While it is important to examine what topics Iran’s state-owned Persian news outlets focus on, it is also critical to analyze what they decide not to cover. This week, for instance, there was little mention of the Iranian spy who was recently sentenced by a Danish court to seven years in prison.
The spy, who will be deported from Denmark after serving his jail term and permanently banned from re-entering the country, was reportedly an accessory to the attempted murder of one or more opponents of the Iranian regime. The court stated that he “collected information about an exiled Iranian in Denmark” and handed the information over to an Iranian intelligence agency, an act that is illegal under Danish law.
While the intelligence agencies of many nations gather information in other countries, the Iranian case is different because the regime is actively involved in using gathered information to assassinate or bomb its targets.
In the Netherlands, for example, Ahmed Mola Nissi, a Dutch citizen of Iranian origin, was gunned down outside the front door of his home in the Hague in Nov. 2017. The 52-year-old, considered an opponent to the Iranian regime, was a prominent figure in the Arab Struggle Movement for the Liberation of Ahvaz, an activist group that fights for the formation of a separate state in Western Iran.
The Dutch authorities made a public announcement stating that the Iranian government commissioned the murder. Nissi’s resistance to Iran’s tyrannical regime made him a target, and his life was ended to further the goals of the autocratic rulers in Tehran.
He was not the only person targeted in this way. Another political opponent, Ali Motamed, was killed under similar circumstances in Amsterdam in 2015. The regime has made it clear that there is a target on the backs of all who oppose it or stand up for freedom and human rights.
Tehran also seems to use intelligence information gathered by its spies to carry out terror attacks. For example, European officials foiled a terrorist plot to bomb a Free Iran convention in Paris in June 2018 that included many high-profile international speakers, including former US House of Representatives Speaker Newt Gingrich, former New York City mayor Rudy Giuliani and former Canadian Foreign Minister John Baird.
An Iranian diplomat and several other individuals of Iranian origin were arrested in France, Belgium and Germany. After a thorough investigation, French officials concluded that the Iranian regime was behind the bomb plot. Had it succeeded, the loss of life would have been staggering and the devastating toll on a community that fights for human rights would have been immeasurable.
This was not an isolated incident in Europe. In 2018, officials in Denmark accused Tehran of attempting to assassinate a Danish citizen. Anders Samuelsen, the foreign minister at the time, emphasized the seriousness of the plot, saying: “An Iranian intelligence agency has planned an assassination on Danish soil. This is completely unacceptable. In fact, the gravity of the matter is difficult to describe. That has been made crystal clear to the Iranian ambassador in Copenhagen today.”
Also in 2018, after an investigation by Germany’s domestic intelligence agency, the federal prosecutor’s office ordered police to carry out raids on properties around the country linked to suspected Iranian spies.

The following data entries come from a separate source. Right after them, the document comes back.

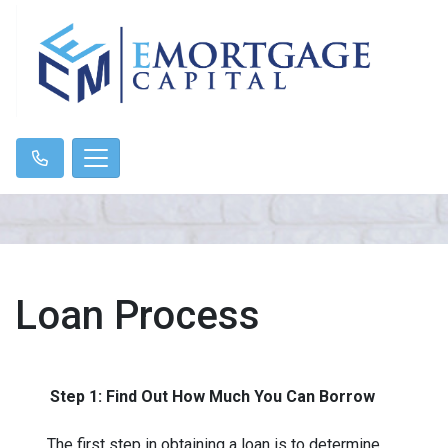
Loan Process
Step 1: Find Out How Much You Can Borrow
The first step in obtaining a loan is to determine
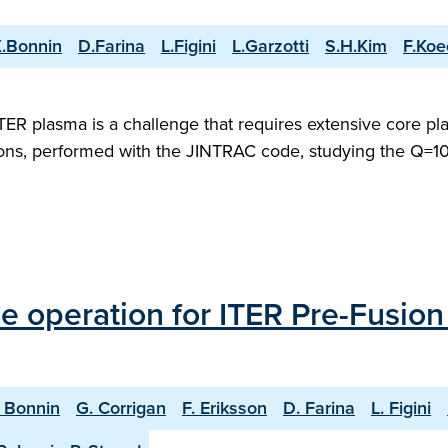
.Bonnin
D.Farina
L.Figini
L.Garzotti
S.H.Kim
F.Koe
 ITER plasma is a challenge that requires extensive core 
ons, performed with the JINTRAC code, studying the Q=10 
 operation for ITER Pre-Fusio
. Bonnin
G. Corrigan
F. Eriksson
D. Farina
L. Figini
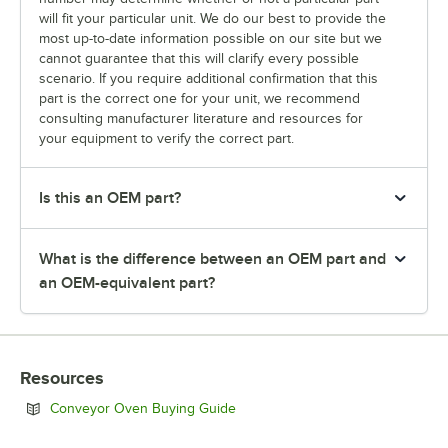
will fit your particular unit. We do our best to provide the
most up-to-date information possible on our site but we
cannot guarantee that this will clarify every possible
scenario. If you require additional confirmation that this
part is the correct one for your unit, we recommend
consulting manufacturer literature and resources for
your equipment to verify the correct part.
Is this an OEM part?
What is the difference between an OEM part and
an OEM-equivalent part?
Resources
Opens in new tab
Conveyor Oven Buying Guide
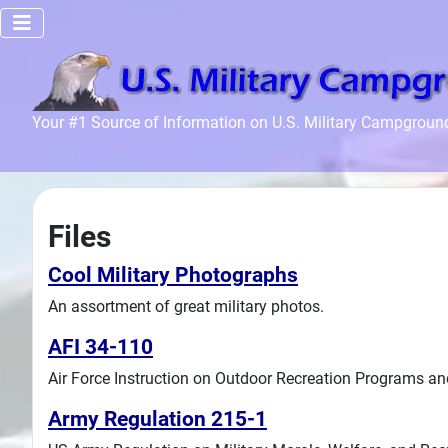
Home
Your #1 Source of Information on U.S. Military Campgroun
Recreation
Facilities
Info
Files
Community
News and
Cool Military Photographs
Articles
An assortment of great military photos.
AFI 34-110
Files
Air Force Instruction on Outdoor Recreation Programs an
Forum
Army Regulation 215-1
Seperator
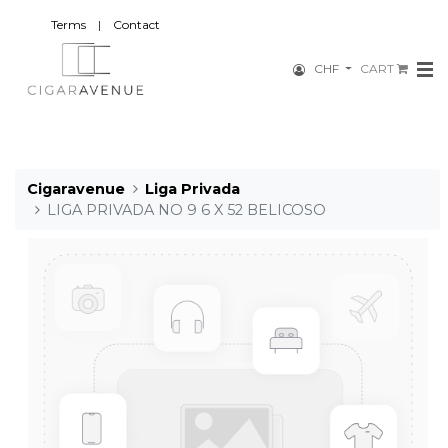
Terms
|
Contact
CHF
CART
Cigaravenue
Liga Privada
LIGA PRIVADA NO 9 6 X 52 BELICOSO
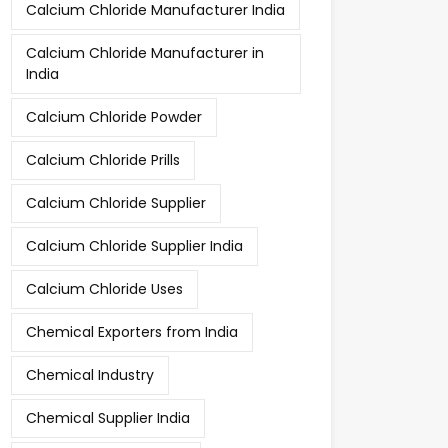
Calcium Chloride Manufacturer India
Calcium Chloride Manufacturer in
India
Calcium Chloride Powder
Calcium Chloride Prills
Calcium Chloride Supplier
Calcium Chloride Supplier India
Calcium Chloride Uses
Chemical Exporters from India
Chemical Industry
Chemical Supplier India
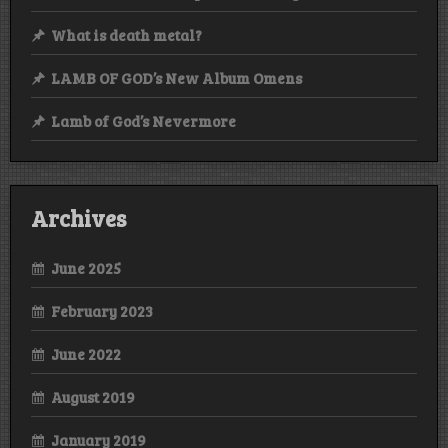
What is death metal?
LAMB OF GOD’s New Album Omens
Lamb of God’s Nevermore
Archives
June 2025
February 2023
June 2022
August 2019
January 2019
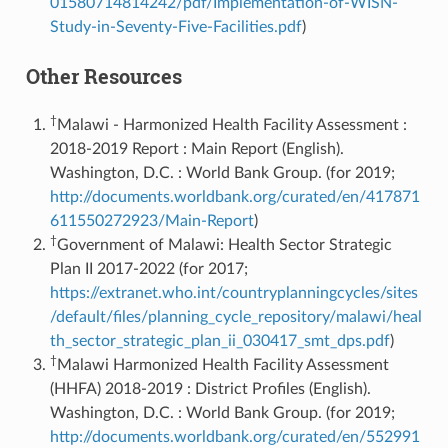
01580714814242/pdf/Implementation-of-WISN-
Study-in-Seventy-Five-Facilities.pdf
)
Other Resources
†
Malawi - Harmonized Health Facility Assessment :
2018-2019 Report : Main Report (English).
Washington, D.C. : World Bank Group. (for 2019;
http://documents.worldbank.org/curated/en/417871
611550272923/Main-Report
)
†
Government of Malawi: Health Sector Strategic
Plan II 2017-2022 (for 2017;
https://extranet.who.int/countryplanningcycles/sites
/default/files/planning_cycle_repository/malawi/heal
th_sector_strategic_plan_ii_030417_smt_dps.pdf
)
†
Malawi Harmonized Health Facility Assessment
(HHFA) 2018-2019 : District Profiles (English).
Washington, D.C. : World Bank Group. (for 2019;
http://documents.worldbank.org/curated/en/552991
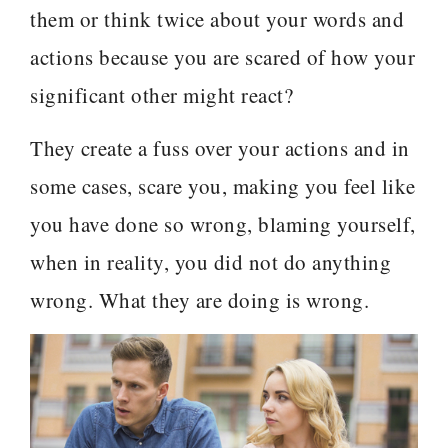
them or think twice about your words and
actions because you are scared of how your
significant other might react?
They create a fuss over your actions and in
some cases, scare you, making you feel like
you have done so wrong, blaming yourself,
when in reality, you did not do anything
wrong. What they are doing is wrong.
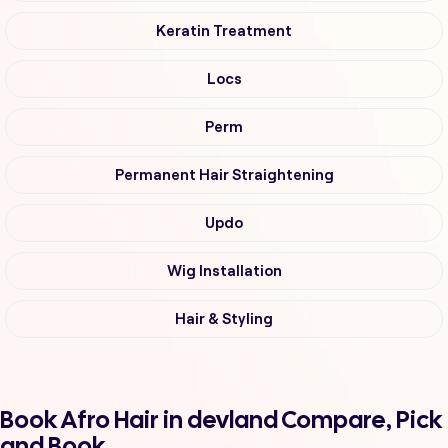
Keratin Treatment
Locs
Perm
Permanent Hair Straightening
Updo
Wig Installation
Hair & Styling
Book Afro Hair in devland Compare, Pick
and Book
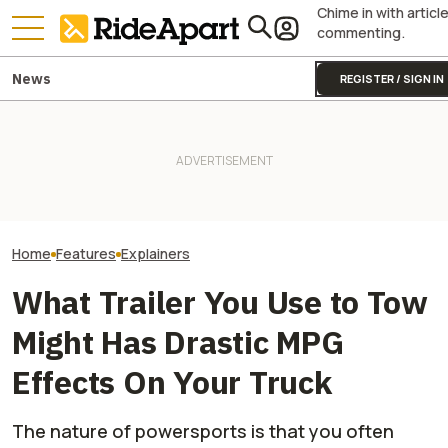
Chime in with articl
commenting.
News
REGISTER / SIGN IN
A Major Used Mo
The Superbike Factory Story
Yamaha Will Finally Bring Its
Chain Just Went 
Seems To Get Uglier, As Told
Coolest Motorcycle
Administration.
By A Branch Manager
Stateside
That Means For
Motorcyclists
Home
Features
Explainers
What Trailer You Use to Tow
Might Has Drastic MPG
Effects On Your Truck
The nature of powersports is that you often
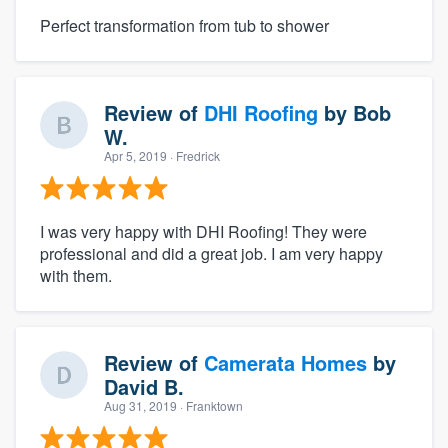
Perfect transformation from tub to shower
Review of
DHI Roofing
by
Bob
W.
Apr 5, 2019
· Fredrick
I was very happy with DHI Roofing! They were
professional and did a great job. I am very happy
with them.
Review of
Camerata Homes
by
David B.
Aug 31, 2019
· Franktown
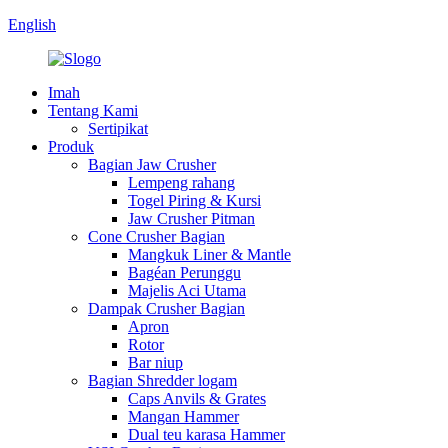
English
Imah
Tentang Kami
Sertipikat
Produk
Bagian Jaw Crusher
Lempeng rahang
Togel Piring & Kursi
Jaw Crusher Pitman
Cone Crusher Bagian
Mangkuk Liner & Mantle
Bagéan Perunggu
Majelis Aci Utama
Dampak Crusher Bagian
Apron
Rotor
Bar niup
Bagian Shredder logam
Caps Anvils & Grates
Mangan Hammer
Dual teu karasa Hammer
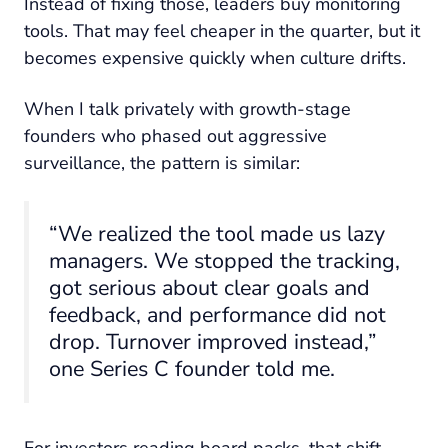
Instead of fixing those, leaders buy monitoring
tools. That may feel cheaper in the quarter, but it
becomes expensive quickly when culture drifts.
When I talk privately with growth-stage
founders who phased out aggressive
surveillance, the pattern is similar:
“We realized the tool made us lazy
managers. We stopped the tracking,
got serious about clear goals and
feedback, and performance did not
drop. Turnover improved instead,”
one Series C founder told me.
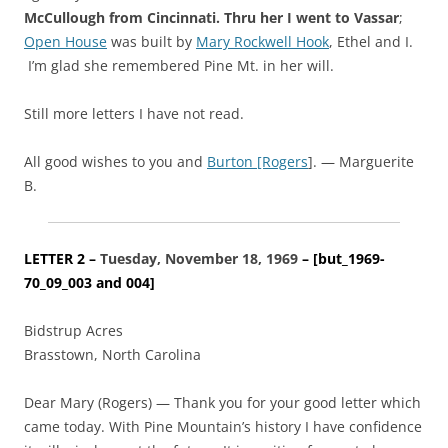
McCullough
from Cincinnati. Thru her I went to Vassar
;
Open House
was built by
Mary Rockwell Hook
, Ethel and I.
I’m glad she remembered Pine Mt. in her will.
Still more letters I have not read.
All good wishes to you and
Burton [Rogers
]. — Marguerite
B.
LETTER 2 –
Tuesday, November 18, 1969
– [but_1969-
70_09_003 and 004]
Bidstrup Acres
Brasstown, North Carolina
Dear Mary (Rogers) — Thank you for your good letter which
came today. With Pine Mountain’s history I have confidence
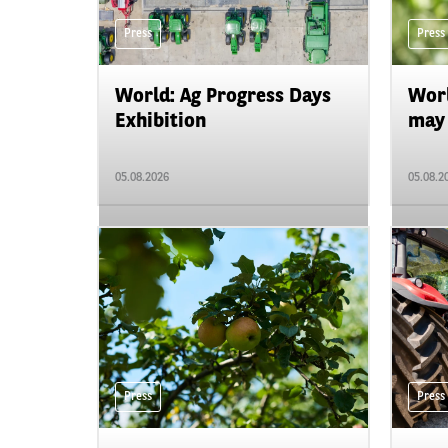
Press
Press
World: Ag Progress Days
Worl
Exhibition
may 
05.08.2026
05.08.2
Press
Press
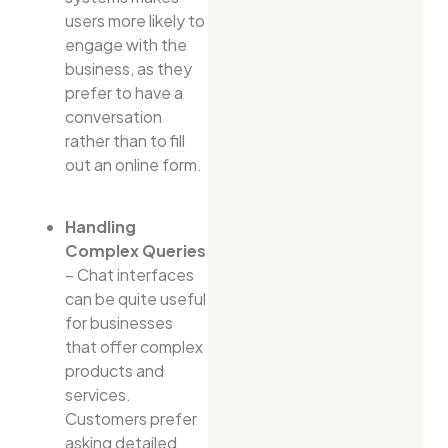
users more likely to
engage with the
business, as they
prefer to have a
conversation
rather than to fill
out an online form.
Handling
Complex Queries
– Chat interfaces
can be quite useful
for businesses
that offer complex
products and
services.
Customers prefer
asking detailed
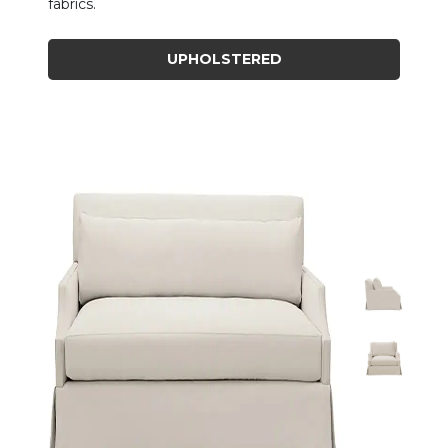
fabrics.
UPHOLSTERED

It was strongly believed that those individuals had spied on people and organizations “on behalf of an intelligence unit associated with Iran.”
Iran’s spies have not only been arrested in the Middle East and Europe but also in the US. Two Iranians accused of spying for the regime on opposition group the People’s Mujahedin of Iran were arrested and indicted in the US in Aug. 2018, for instance.
The US Federal Court charged Ahmadreza Mohammadi Doostdar, 38, in Chicago and, Majid Ghorbani, 59, in California. According to the Justice Department, the pair are charged with “knowingly acting as agents of the government of Iran without prior notification to the attorney general, providing services to Iran in violation of US sanctions, and conspiracy.”
In addition, an Iranian-born Canadian was arrested in Washington State for illegally assisting the Iranian regime.
Iranian intelligence minister, and Iran’s chief spy, Mahmoud Alavi made an astonishing announcement in 2017, when he boasted that Tehran had agents in Washington promoting the hardline agenda of the ruling mullahs.
It is incumbent on the international community to hold the Iranian regime accountable for its involvement in assassinations and terror plots in foreign nations.